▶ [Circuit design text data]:

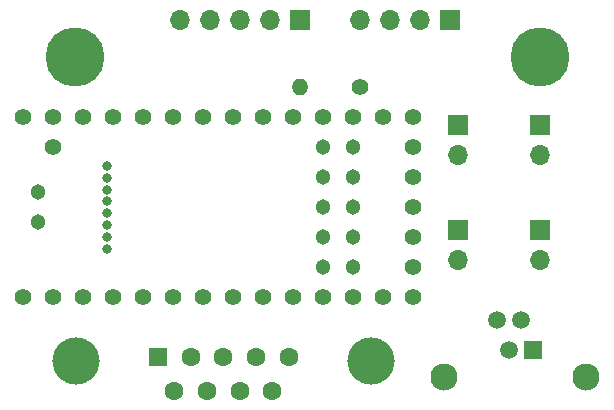
<source format=gbr>
%TF.GenerationSoftware,KiCad,Pcbnew,(5.1.9)-1*%
%TF.CreationDate,2021-03-17T20:38:14-07:00*%
%TF.ProjectId,head,68656164-2e6b-4696-9361-645f70636258,rev?*%
%TF.SameCoordinates,Original*%
%TF.FileFunction,Soldermask,Bot*%
%TF.FilePolarity,Negative*%
%FSLAX46Y46*%
G04 Gerber Fmt 4.6, Leading zero omitted, Abs format (unit mm)*
G04 Created by KiCad (PCBNEW (5.1.9)-1) date 2021-03-17 20:38:14*
%MOMM*%
%LPD*%
G01*
G04 APERTURE LIST*
%ADD10C,5.000000*%
%ADD11C,1.404000*%
%ADD12C,1.304000*%
%ADD13C,0.804000*%
%ADD14C,1.500000*%
%ADD15C,2.300000*%
%ADD16R,1.500000X1.500000*%
%ADD17O,1.400000X1.400000*%
%ADD18C,1.400000*%
%ADD19O,1.700000X1.700000*%
%ADD20R,1.700000X1.700000*%
%ADD21C,4.000000*%
%ADD22C,1.600000*%
%ADD23R,1.600000X1.600000*%
G04 APERTURE END LIST*
D10*
%TO.C,H2*%
X120650000Y-54610000D03*
%TD*%
%TO.C,H1*%
X81280000Y-54610000D03*
%TD*%
D11*
%TO.C,U1*%
X107315000Y-74930000D03*
X76835000Y-59690000D03*
X79375000Y-62230000D03*
X79375000Y-59690000D03*
X81915000Y-59690000D03*
X84455000Y-59690000D03*
X86995000Y-59690000D03*
X89535000Y-59690000D03*
X92075000Y-59690000D03*
X94615000Y-59690000D03*
X97155000Y-59690000D03*
X99695000Y-59690000D03*
X102235000Y-59690000D03*
X104775000Y-59690000D03*
X107315000Y-59690000D03*
X109855000Y-59690000D03*
X109855000Y-62230000D03*
X109855000Y-64770000D03*
X109855000Y-67310000D03*
X109855000Y-69850000D03*
X109855000Y-72390000D03*
X109855000Y-74930000D03*
X104775000Y-74930000D03*
X102235000Y-74930000D03*
X99695000Y-74930000D03*
X97155000Y-74930000D03*
X94615000Y-74930000D03*
X92075000Y-74930000D03*
X89535000Y-74930000D03*
X86995000Y-74930000D03*
X84455000Y-74930000D03*
X81915000Y-74930000D03*
D12*
X78105000Y-68580000D03*
X78105000Y-66040000D03*
D13*
X83973400Y-70810000D03*
X83973400Y-69810000D03*
X83973400Y-68810000D03*
X83973400Y-67810000D03*
X83973400Y-66810000D03*
X83973400Y-65810000D03*
X83973400Y-64810000D03*
X83973400Y-63810000D03*
D12*
X102235000Y-72390000D03*
X104775000Y-72390000D03*
X102235000Y-69850000D03*
X104775000Y-69850000D03*
X102235000Y-67310000D03*
X104775000Y-67310000D03*
X102235000Y-64770000D03*
X104775000Y-64770000D03*
X102235000Y-62230000D03*
X104775000Y-62230000D03*
D11*
X79375000Y-74930000D03*
X76835000Y-74930000D03*
%TD*%
D14*
%TO.C,J7*%
X116955000Y-76835000D03*
D15*
X112485000Y-81675000D03*
D14*
X117975000Y-79375000D03*
X118995000Y-76835000D03*
D16*
X120015000Y-79375000D03*
D15*
X124485000Y-81675000D03*
%TD*%
D17*
%TO.C,R1*%
X100330000Y-57150000D03*
D18*
X105410000Y-57150000D03*
%TD*%
D19*
%TO.C,J6*%
X105410000Y-51435000D03*
X107950000Y-51435000D03*
X110490000Y-51435000D03*
D20*
X113030000Y-51435000D03*
%TD*%
D19*
%TO.C,J8*%
X90170000Y-51435000D03*
X92710000Y-51435000D03*
X95250000Y-51435000D03*
X97790000Y-51435000D03*
D20*
X100330000Y-51435000D03*
%TD*%
D19*
%TO.C,J5*%
X120650000Y-71755000D03*
D20*
X120650000Y-69215000D03*
%TD*%
D19*
%TO.C,J4*%
X120650000Y-62865000D03*
D20*
X120650000Y-60325000D03*
%TD*%
D19*
%TO.C,J3*%
X113665000Y-62865000D03*
D20*
X113665000Y-60325000D03*
%TD*%
D19*
%TO.C,J2*%
X113665000Y-71755000D03*
D20*
X113665000Y-69215000D03*
%TD*%
D21*
%TO.C,J1*%
X106305000Y-80310000D03*
X81305000Y-80310000D03*
D22*
X97960000Y-82850000D03*
X95190000Y-82850000D03*
X92420000Y-82850000D03*
X89650000Y-82850000D03*
X99345000Y-80010000D03*
X96575000Y-80010000D03*
X93805000Y-80010000D03*
X91035000Y-80010000D03*
D23*
X88265000Y-80010000D03*
%TD*%
M02*

</source>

▶ [EXERCISE]: Give the data again exactly as it stands, apart from the pictures.

▶ [TASK RESULT]:
<source format=gbr>
%TF.GenerationSoftware,KiCad,Pcbnew,(5.1.9)-1*%
%TF.CreationDate,2021-03-17T20:38:14-07:00*%
%TF.ProjectId,head,68656164-2e6b-4696-9361-645f70636258,rev?*%
%TF.SameCoordinates,Original*%
%TF.FileFunction,Soldermask,Bot*%
%TF.FilePolarity,Negative*%
%FSLAX46Y46*%
G04 Gerber Fmt 4.6, Leading zero omitted, Abs format (unit mm)*
G04 Created by KiCad (PCBNEW (5.1.9)-1) date 2021-03-17 20:38:14*
%MOMM*%
%LPD*%
G01*
G04 APERTURE LIST*
%ADD10C,5.000000*%
%ADD11C,1.404000*%
%ADD12C,1.304000*%
%ADD13C,0.804000*%
%ADD14C,1.500000*%
%ADD15C,2.300000*%
%ADD16R,1.500000X1.500000*%
%ADD17O,1.400000X1.400000*%
%ADD18C,1.400000*%
%ADD19O,1.700000X1.700000*%
%ADD20R,1.700000X1.700000*%
%ADD21C,4.000000*%
%ADD22C,1.600000*%
%ADD23R,1.600000X1.600000*%
G04 APERTURE END LIST*
D10*
%TO.C,H2*%
X120650000Y-54610000D03*
%TD*%
%TO.C,H1*%
X81280000Y-54610000D03*
%TD*%
D11*
%TO.C,U1*%
X107315000Y-74930000D03*
X76835000Y-59690000D03*
X79375000Y-62230000D03*
X79375000Y-59690000D03*
X81915000Y-59690000D03*
X84455000Y-59690000D03*
X86995000Y-59690000D03*
X89535000Y-59690000D03*
X92075000Y-59690000D03*
X94615000Y-59690000D03*
X97155000Y-59690000D03*
X99695000Y-59690000D03*
X102235000Y-59690000D03*
X104775000Y-59690000D03*
X107315000Y-59690000D03*
X109855000Y-59690000D03*
X109855000Y-62230000D03*
X109855000Y-64770000D03*
X109855000Y-67310000D03*
X109855000Y-69850000D03*
X109855000Y-72390000D03*
X109855000Y-74930000D03*
X104775000Y-74930000D03*
X102235000Y-74930000D03*
X99695000Y-74930000D03*
X97155000Y-74930000D03*
X94615000Y-74930000D03*
X92075000Y-74930000D03*
X89535000Y-74930000D03*
X86995000Y-74930000D03*
X84455000Y-74930000D03*
X81915000Y-74930000D03*
D12*
X78105000Y-68580000D03*
X78105000Y-66040000D03*
D13*
X83973400Y-70810000D03*
X83973400Y-69810000D03*
X83973400Y-68810000D03*
X83973400Y-67810000D03*
X83973400Y-66810000D03*
X83973400Y-65810000D03*
X83973400Y-64810000D03*
X83973400Y-63810000D03*
D12*
X102235000Y-72390000D03*
X104775000Y-72390000D03*
X102235000Y-69850000D03*
X104775000Y-69850000D03*
X102235000Y-67310000D03*
X104775000Y-67310000D03*
X102235000Y-64770000D03*
X104775000Y-64770000D03*
X102235000Y-62230000D03*
X104775000Y-62230000D03*
D11*
X79375000Y-74930000D03*
X76835000Y-74930000D03*
%TD*%
D14*
%TO.C,J7*%
X116955000Y-76835000D03*
D15*
X112485000Y-81675000D03*
D14*
X117975000Y-79375000D03*
X118995000Y-76835000D03*
D16*
X120015000Y-79375000D03*
D15*
X124485000Y-81675000D03*
%TD*%
D17*
%TO.C,R1*%
X100330000Y-57150000D03*
D18*
X105410000Y-57150000D03*
%TD*%
D19*
%TO.C,J6*%
X105410000Y-51435000D03*
X107950000Y-51435000D03*
X110490000Y-51435000D03*
D20*
X113030000Y-51435000D03*
%TD*%
D19*
%TO.C,J8*%
X90170000Y-51435000D03*
X92710000Y-51435000D03*
X95250000Y-51435000D03*
X97790000Y-51435000D03*
D20*
X100330000Y-51435000D03*
%TD*%
D19*
%TO.C,J5*%
X120650000Y-71755000D03*
D20*
X120650000Y-69215000D03*
%TD*%
D19*
%TO.C,J4*%
X120650000Y-62865000D03*
D20*
X120650000Y-60325000D03*
%TD*%
D19*
%TO.C,J3*%
X113665000Y-62865000D03*
D20*
X113665000Y-60325000D03*
%TD*%
D19*
%TO.C,J2*%
X113665000Y-71755000D03*
D20*
X113665000Y-69215000D03*
%TD*%
D21*
%TO.C,J1*%
X106305000Y-80310000D03*
X81305000Y-80310000D03*
D22*
X97960000Y-82850000D03*
X95190000Y-82850000D03*
X92420000Y-82850000D03*
X89650000Y-82850000D03*
X99345000Y-80010000D03*
X96575000Y-80010000D03*
X93805000Y-80010000D03*
X91035000Y-80010000D03*
D23*
X88265000Y-80010000D03*
%TD*%
M02*

</source>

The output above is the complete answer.